Abstract

Unconventional formations have been actively developed in the US since 2008. However, it is challenging to quantify the impact of technological advancement and geology on production. In addition, the economics of unconventionals is not well-understood. In this paper, we studied five major unconventional formations in the US: the Bakken, Eagleford, Haynesville, Marcellus, and Wolfcamp formations. We used historical data to quantify the impact of technological and geological variations on production. To accomplish this, we identified four phases of unconventional development over the past 12 years during which drilling and completion technology, initial investment, and commodity prices were similar: Phases 1–4. Using statistical analysis, we compared well performance of each phase. Then, we generated type curves for each phase for economic studies. Initial analysis shows that between January 2008 and December 2019, 60,611 horizontal wells were completed in these formations, producing about 8.185 billion barrels of oil, 90 trillion cubic feet of gas, and generating an estimated $816 billion in gross revenue.

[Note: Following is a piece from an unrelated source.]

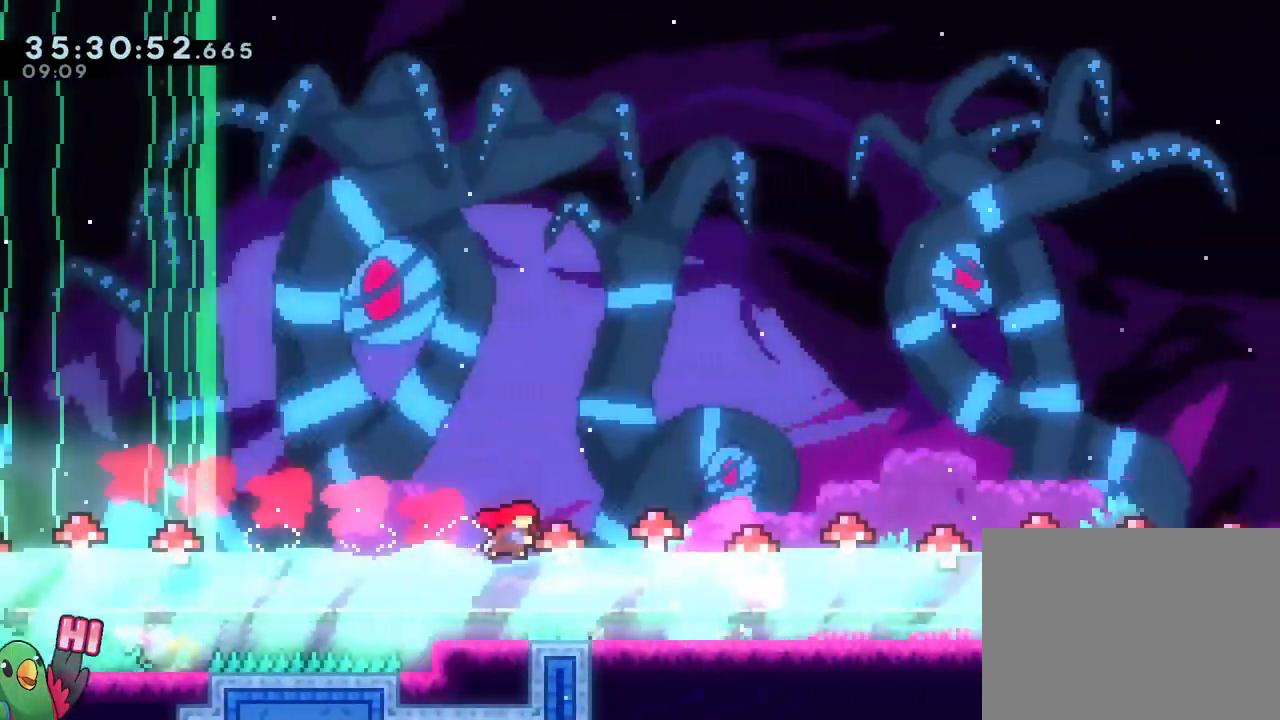
{"buttons": [], "left_stick": "down", "right_stick": "center", "events": [[17, "L1", "down"], [17, "R1", "down"], [50, "B", "down"], [83, "left_stick", "down-right"], [117, "L1", "up"], [117, "R1", "up"], [150, "B", "up"], [200, "left_stick", "down"], [233, "B", "down"], [267, "R1", "down"], [300, "B", "up"], [334, "R1", "up"], [367, "B", "down"], [484, "B", "up"]]}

For the statistical analysis, the level of uncertainty ( $${P}_{10}/{P}_{90}$$ ratio) reduced from Phase 1 to Phase 4 across all formations, suggesting consistent improvements in well productivity over time while county-level analysis shows spatial disparity in well performance. We infer that technology drives temporal changes while geology drives spatial differences in well performance. From economic analysis, Phase 4 type wells had the best production performance, partly, due to improved drilling and completion efficiency. It was also because operators targeted their best acreage to maximize their asset’s potential.